The cheese course is a favorite among many French people, and it is common for restaurants to wheel out a designated cheese cart (aptly named chariot à fromages) after the main course for diners to examine and select from. And if you're dining with a French family, they might bring out a cheese platter near the end of the night, usually followed by dessert, or perhaps a simple fruit plate.

Ideally, the cheese course has a minimum of three cheeses of various types. So you might have a soft, tangy goat cheese; a mild and semi-hard comté; and a nutty, crumbly mimolette all on the same platter. It's recommended to eat them in the order of funkiness, starting with the mildest cheese and working your way up to the strongest flavor, so as not to overpower the palate. Cheeses are meant to be served at room temperature, so serving them near the end of a meal allows you to set them out on the counter ahead of time and serve them just when they are ready to be eaten.


There is one crucial exception to the "no cheese before dinner" rule in France, however: l'apéro. This is a traditional French gathering where pre-dinner drinks (l'apéritifs) and small bites are served.

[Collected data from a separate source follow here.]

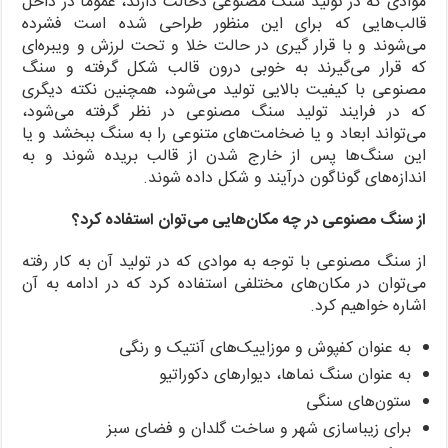
موادی که در تولید سنگ مصنوعی دخالت دارند، عموما در داخل
قالب‌هایی که برای این منظور طراحی شده است فشرده
می‌شوند و با قرار گیری در حالت خلا و تحت لرزش و ویبره‌ای
که قرار می‌گیرند به خوبی درون قالب شکل گرفته و سنگ
مصنوعی با کیفیت بالایی تولید می‌شود، همچنین نکته دیگری
که در فرایند تولید سنگ مصنوعی در نظر گرفته می‌شود،
می‌تواند ابعاد و یا ضخامت‌های متنوعی را به سنگ ببخشد و یا
این سنگ‌ها پس از خارج شدن از قالب بریده شوند و به
اندازه‌های گوناگون درآیند و شکل داده شوند.
از سنگ مصنوعی در چه مکان‌هایی می‌توان استفاده کرد؟
از سنگ مصنوعی با توجه به موادی که در تولید آن به کار رفته
می‌توان در مکان‌های مختلفی استفاده کرد که در ادامه به آن
اشاره خواهیم کرد.
به عنوان کفپوش و موزاییک‌های آنتیک و رنگی
به عنوان سنگ نماها، دیوارهای دکوراتیو
ستون‌های سنگی
برای زیباسازی شهر و ساخت گلدان و فضای سبز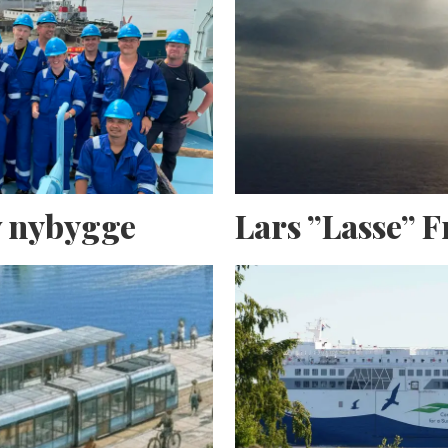
av nybygge
Lars ”Lasse” 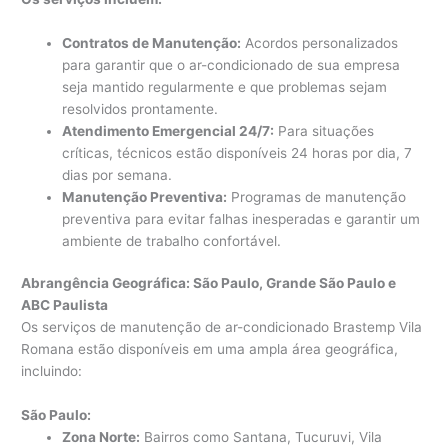
Contratos de Manutenção:
Acordos personalizados
para garantir que o ar-condicionado de sua empresa
seja mantido regularmente e que problemas sejam
resolvidos prontamente.
Atendimento Emergencial 24/7:
Para situações
críticas, técnicos estão disponíveis 24 horas por dia, 7
dias por semana.
Manutenção Preventiva:
Programas de manutenção
preventiva para evitar falhas inesperadas e garantir um
ambiente de trabalho confortável.
Abrangência Geográfica: São Paulo, Grande São Paulo e
ABC Paulista
Os serviços de manutenção de ar-condicionado Brastemp Vila
Romana estão disponíveis em uma ampla área geográfica,
incluindo:
São Paulo:
Zona Norte:
Bairros como Santana, Tucuruvi, Vila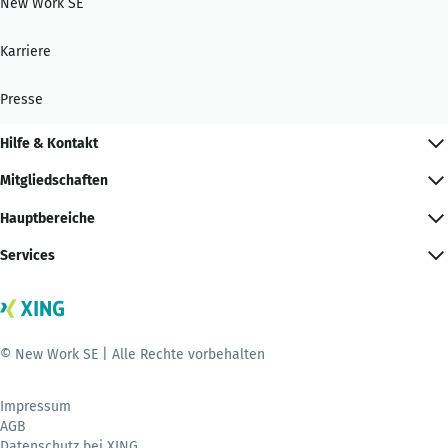
New Work SE
Karriere
Presse
Hilfe & Kontakt
Mitgliedschaften
Hauptbereiche
Services
© New Work SE | Alle Rechte vorbehalten
Impressum
AGB
Datenschutz bei XING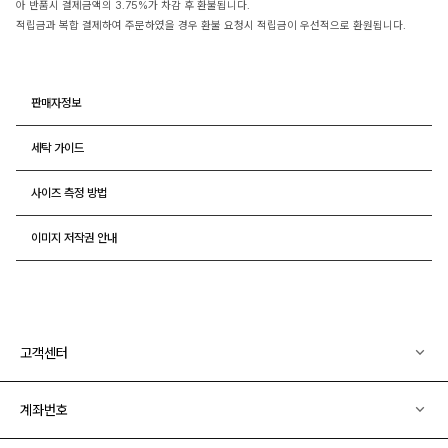
아 반품시 결제금액의 3.75%가 차감 후 환불됩니다.
적립금과 복합 결제하여 주문하였을 경우 환불 요청시 적립금이 우선적으로 환원됩니다.
판매자정보
세탁 가이드
사이즈 측정 방법
이미지 저작권 안내
고객센터
계좌번호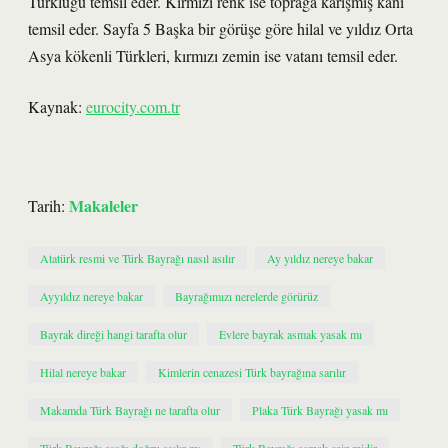
Türklüğü temsil eder. Kırmızı renk ise toprağa karışmış kanı
temsil eder. Sayfa 5 Başka bir görüşe göre hilal ve yıldız Orta
Asya kökenli Türkleri, kırmızı zemin ise vatanı temsil eder.
Kaynak:
eurocity.com.tr
Makaleler
Tarih:
Atatürk resmi ve Türk Bayrağı nasıl asılır
Ay yıldız nereye bakar
Ayyıldız nereye bakar
Bayrağımızı nerelerde görürüz
Bayrak direği hangi tarafta olur
Evlere bayrak asmak yasak mı
Hilal nereye bakar
Kimlerin cenazesi Türk bayrağına sarılır
Makamda Türk Bayrağı ne tarafta olur
Plaka Türk Bayrağı yasak mı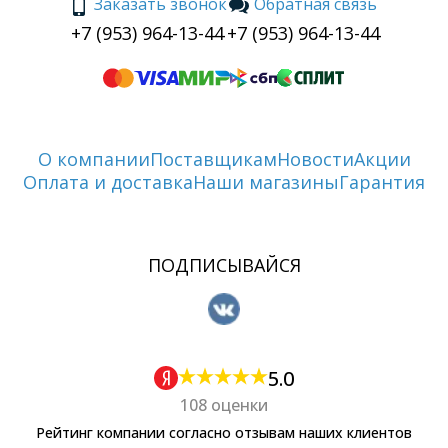
Заказать звонок
Обратная связь
+7 (953) 964-13-44
+7 (953) 964-13-44
О компании
Поставщикам
Новости
Акции
Оплата и доставка
Наши магазины
Гарантия
ПОДПИСЫВАЙСЯ
5.0
108 оценки
Рейтинг компании согласно отзывам наших клиентов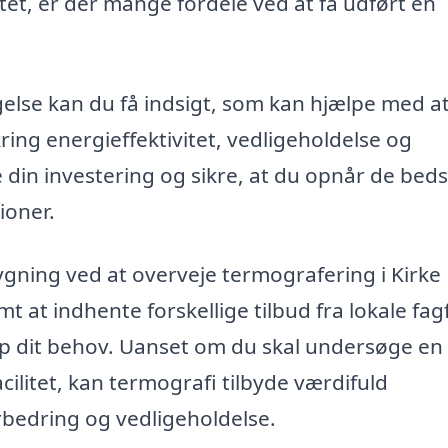
itet, er der mange fordele ved at få udført en
else kan du få indsigt, som kan hjælpe med a
ng energieffektivitet, vedligeholdelse og
e din investering og sikre, at du opnår de bed
ioner.
ygning ved at overveje termografering i Kirke
mt at indhente forskellige tilbud fra lokale fag
top dit behov. Uanset om du skal undersøge en 
cilitet, kan termografi tilbyde værdifuld
orbedring og vedligeholdelse.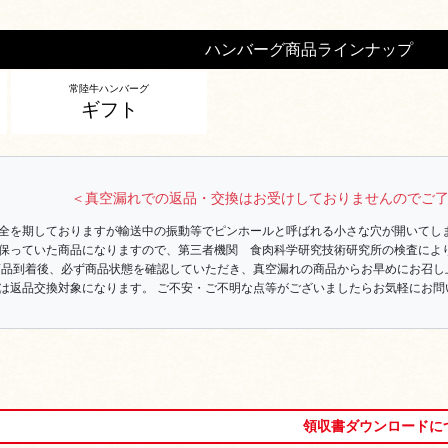
ハンバーグ商品ラインナップ
常陸牛ハンバーグ
ギフト
＜真空漏れでの返品・交換はお受けしておりませんのでご
全を期しておりますが輸送中の振動等でピンホールと呼ばれる小さな穴が開いてし
保っていた商品になりますので、第三者機関 食肉科学研究技術研究所の検査によ
商品到着後、必ず商品状態を確認していただき、真空漏れの商品からお早めにお召し
は返品交換対象になります。 ご不安・ご不明な点等がございましたらお気軽にお問
領収書ダウンロードに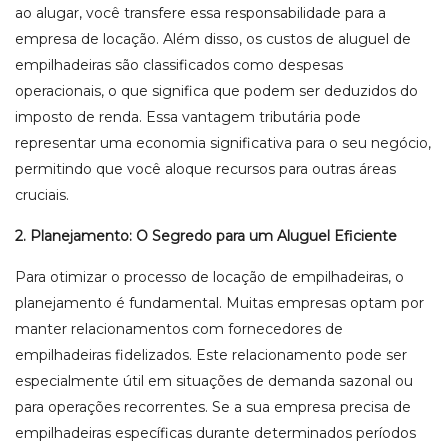
ao alugar, você transfere essa responsabilidade para a
empresa de locação. Além disso, os custos de aluguel de
empilhadeiras são classificados como despesas
operacionais, o que significa que podem ser deduzidos do
imposto de renda. Essa vantagem tributária pode
representar uma economia significativa para o seu negócio,
permitindo que você aloque recursos para outras áreas
cruciais.
2. Planejamento: O Segredo para um Aluguel Eficiente
Para otimizar o processo de locação de empilhadeiras, o
planejamento é fundamental. Muitas empresas optam por
manter relacionamentos com fornecedores de
empilhadeiras fidelizados. Este relacionamento pode ser
especialmente útil em situações de demanda sazonal ou
para operações recorrentes. Se a sua empresa precisa de
empilhadeiras específicas durante determinados períodos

Light snacks such as olives, nuts, or dips are served, but charcuterie and cheese plates are also common. Though in France, "charcuterie" explicitly refers to dried and cured meats, and doesn't include cheese as American charcuterie boards often do. A plate that comes with both would be called a planche mixte in French.

However, apéro is closer to happy hour than an appetizer course — and is typically hosted much earlier than dinner. It also won't generally take place in the same location as your main meal. So this doesn't technically count as eating cheese at the start of a meal because you will have plenty of time to digest your snacks before the first course is even on its way. After all, dinner in France doesn't usually start until close to 8:00 p.m.